Federated States of Micronesia (FSM)
Even though Micronesia is a federation, all member states (Pohnpei, Chuuk, Yap, Kosrae) are sovereign regarding immigration. Hence, passports get checked and stamped even when flying from one state to the next. And all passengers have to pay a departure fee to the state.
On my travels through the South Seas, I got many Fijian passport stamps: Fiji is a hub for flights to smaller island nations in Melanesia and Polynesia. Fiji has two international airports, whose codes are visible as part of the number below the date on the stamps: Nadi (NAN) and Nausori (NSI). There are even domestic flights from Nadi to Nausori.
Kiribati has two international airports: Bonriki on Tarawa Atoll in the Gilbert Islands, and Cassidy on Kiritimati Island in the Line Islands. The distance between these airports is 3.288 km, and there are no direct flights linking them. Instead a rather long detour via Fiji is required.
The Republic of the Marshall Islands is a cool country for passport stamp collectors: One of its atolls, Kwajalein, serves as an U.S. army base. On its airport, Bucholz Army Airfield, both the Marshall Islands and the U.S. army do immigration checks – and you get a passport stamp of both! Due to the military character of this atoll, travelling there is not easy, but possible – read more here.
Getting a visa for Nauru is a challenge. According to official information, an x-ray of the chest and a police certificate record are required. Much more difficult was, as it turned out, getting a hotel confirmation and doing a payment to an obscure little Australian bank. Read here all the details. But it was absolutely worth it: Nauru is clearly the most unconventional und surprising destination in Oceania.
Northern Marianas (CNMI)
Sadly, the Northern Marianas lost control over immigration to the United States in 2009. Sadly for me, because when entering the Northern Marianas from the US territory of Guam, I got no passport stamp. Sadly for the Marianas, because they cannot decide anymore on whom to issue a visa. Here is the stamp I got on my boarding pass when leaving the Commonwealth again.
Back in 2017, Palau had the most beautiful passport stamps all over Oceania (with the exception of the Cook Islands, possibly), featuring the shape of a sea shell and a Bai, the traditional assembly hall of village councils. Only four Bai have been preserved. Shortly after my visit, a new passport stamp was introduced: It’s called «Palau Pledge» and covers an entire passport page. It includes a poem, by which the visitor pledges to protect Palau’s environment. It’s probably the first passport stamp ever that has its own website.
Nothing particular to tell about the rather modern passport stamps. The Samoan entry form, however, demanded to name all countries visited during the last 30 days – on a space of 6 cm. After a month of island hopping in the Pacific, that was a bit of a challenge.
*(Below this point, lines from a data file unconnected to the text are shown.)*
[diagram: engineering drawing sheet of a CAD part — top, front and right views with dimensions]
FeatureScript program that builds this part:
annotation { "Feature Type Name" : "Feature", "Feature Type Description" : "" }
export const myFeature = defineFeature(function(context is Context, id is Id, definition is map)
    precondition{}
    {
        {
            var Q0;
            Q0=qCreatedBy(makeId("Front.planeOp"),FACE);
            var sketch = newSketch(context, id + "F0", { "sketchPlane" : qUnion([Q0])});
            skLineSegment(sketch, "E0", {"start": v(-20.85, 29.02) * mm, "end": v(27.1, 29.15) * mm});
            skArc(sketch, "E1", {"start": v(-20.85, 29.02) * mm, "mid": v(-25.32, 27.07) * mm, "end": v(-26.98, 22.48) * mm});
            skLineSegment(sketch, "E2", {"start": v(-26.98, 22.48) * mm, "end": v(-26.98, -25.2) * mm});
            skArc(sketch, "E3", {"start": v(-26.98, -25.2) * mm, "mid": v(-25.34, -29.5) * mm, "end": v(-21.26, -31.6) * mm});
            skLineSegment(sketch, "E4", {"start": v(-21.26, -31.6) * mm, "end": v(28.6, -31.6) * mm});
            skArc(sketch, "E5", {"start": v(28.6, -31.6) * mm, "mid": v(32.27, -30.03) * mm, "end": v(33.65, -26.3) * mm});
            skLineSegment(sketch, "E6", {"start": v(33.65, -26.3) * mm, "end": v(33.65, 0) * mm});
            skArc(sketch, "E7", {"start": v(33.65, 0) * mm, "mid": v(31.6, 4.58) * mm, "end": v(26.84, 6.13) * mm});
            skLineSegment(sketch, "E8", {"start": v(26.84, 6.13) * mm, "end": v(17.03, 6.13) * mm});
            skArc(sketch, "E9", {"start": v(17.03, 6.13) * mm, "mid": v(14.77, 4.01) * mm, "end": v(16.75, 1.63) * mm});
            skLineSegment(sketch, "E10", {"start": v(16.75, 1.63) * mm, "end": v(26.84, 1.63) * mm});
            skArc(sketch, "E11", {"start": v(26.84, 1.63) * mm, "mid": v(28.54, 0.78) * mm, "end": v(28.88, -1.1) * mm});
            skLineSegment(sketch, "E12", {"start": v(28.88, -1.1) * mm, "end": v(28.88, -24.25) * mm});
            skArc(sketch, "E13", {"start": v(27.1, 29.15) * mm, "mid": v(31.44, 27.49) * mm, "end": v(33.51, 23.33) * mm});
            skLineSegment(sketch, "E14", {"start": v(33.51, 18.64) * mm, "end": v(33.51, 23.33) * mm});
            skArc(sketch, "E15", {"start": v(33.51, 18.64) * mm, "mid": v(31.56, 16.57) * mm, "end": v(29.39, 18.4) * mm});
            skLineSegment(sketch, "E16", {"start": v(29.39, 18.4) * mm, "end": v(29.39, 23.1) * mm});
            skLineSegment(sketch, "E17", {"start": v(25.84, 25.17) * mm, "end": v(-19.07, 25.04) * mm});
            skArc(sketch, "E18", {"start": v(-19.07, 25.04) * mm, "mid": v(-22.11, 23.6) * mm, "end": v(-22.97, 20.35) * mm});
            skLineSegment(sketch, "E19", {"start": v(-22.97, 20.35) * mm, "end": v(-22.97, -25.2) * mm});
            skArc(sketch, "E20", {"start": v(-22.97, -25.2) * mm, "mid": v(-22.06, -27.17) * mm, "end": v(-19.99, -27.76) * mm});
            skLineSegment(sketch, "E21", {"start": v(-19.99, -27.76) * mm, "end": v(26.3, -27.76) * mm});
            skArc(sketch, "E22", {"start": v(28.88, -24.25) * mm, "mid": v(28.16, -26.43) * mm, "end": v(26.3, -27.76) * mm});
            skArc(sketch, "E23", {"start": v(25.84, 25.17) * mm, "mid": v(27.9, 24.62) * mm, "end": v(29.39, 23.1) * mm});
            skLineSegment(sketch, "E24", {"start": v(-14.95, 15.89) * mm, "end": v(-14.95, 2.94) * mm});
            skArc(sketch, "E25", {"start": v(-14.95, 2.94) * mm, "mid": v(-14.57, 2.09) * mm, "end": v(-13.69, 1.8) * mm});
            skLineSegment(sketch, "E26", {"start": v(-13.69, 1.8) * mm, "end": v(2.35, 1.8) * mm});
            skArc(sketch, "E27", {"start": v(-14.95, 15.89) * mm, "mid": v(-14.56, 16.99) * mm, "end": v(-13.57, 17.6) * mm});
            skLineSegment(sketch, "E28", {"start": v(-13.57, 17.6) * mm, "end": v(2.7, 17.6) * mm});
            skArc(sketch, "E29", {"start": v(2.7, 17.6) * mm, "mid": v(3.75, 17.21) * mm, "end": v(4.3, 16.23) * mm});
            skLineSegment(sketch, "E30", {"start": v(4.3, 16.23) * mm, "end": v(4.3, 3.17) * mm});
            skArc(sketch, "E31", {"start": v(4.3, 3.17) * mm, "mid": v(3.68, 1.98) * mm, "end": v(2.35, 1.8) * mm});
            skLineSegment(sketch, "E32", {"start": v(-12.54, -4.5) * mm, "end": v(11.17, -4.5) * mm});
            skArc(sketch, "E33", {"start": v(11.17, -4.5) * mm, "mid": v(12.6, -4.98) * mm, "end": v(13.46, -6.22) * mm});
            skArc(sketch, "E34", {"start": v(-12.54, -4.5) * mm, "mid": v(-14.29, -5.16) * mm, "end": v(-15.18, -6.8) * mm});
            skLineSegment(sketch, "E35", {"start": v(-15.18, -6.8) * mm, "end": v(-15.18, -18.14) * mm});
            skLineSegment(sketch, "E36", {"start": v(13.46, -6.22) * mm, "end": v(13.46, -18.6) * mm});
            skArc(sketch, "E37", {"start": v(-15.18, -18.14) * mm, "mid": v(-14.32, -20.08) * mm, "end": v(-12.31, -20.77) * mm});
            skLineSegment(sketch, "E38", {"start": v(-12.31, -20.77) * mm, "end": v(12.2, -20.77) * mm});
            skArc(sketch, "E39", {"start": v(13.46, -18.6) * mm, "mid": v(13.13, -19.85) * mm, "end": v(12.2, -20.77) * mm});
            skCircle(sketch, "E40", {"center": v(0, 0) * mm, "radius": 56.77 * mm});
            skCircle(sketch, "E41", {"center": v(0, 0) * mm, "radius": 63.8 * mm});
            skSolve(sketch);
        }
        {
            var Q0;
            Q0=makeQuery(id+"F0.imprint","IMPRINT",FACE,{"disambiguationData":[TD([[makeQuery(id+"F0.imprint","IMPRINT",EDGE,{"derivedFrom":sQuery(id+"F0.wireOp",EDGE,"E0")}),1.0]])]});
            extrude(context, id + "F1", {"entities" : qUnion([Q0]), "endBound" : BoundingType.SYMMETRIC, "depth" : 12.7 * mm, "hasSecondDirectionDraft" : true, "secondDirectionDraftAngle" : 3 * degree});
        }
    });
Apparently, it is possible to enter the Salomon Islands semi-legally from Bougainville in Papua New Guinea. The trip on little boats sounded very tempting to me, but a bit risky too. So I took the boring approach, which is a plane from Brisbane to Honiara, the capital. My first visit to Melanesia was still quite a cultural shock and quite different from what I had expected in Oceania.
Tuvalu has just a little airport with few flights per week. Hence, there is just one person in charge of immigration checks, handling entry and departure at the same time: Those passengers passing on her right get an entry stamp, those on her left a departure stamp. The entry stamp features no data and has to be filled in by hand by the immigration officer. The departure stamp looks more modern.
Vanuatu is rather strict on limiting your entry visa to the time you effectively spend there: I had to show the officer my onward ticket, and got an entry stamp that allowed me to stay only until my day of departure.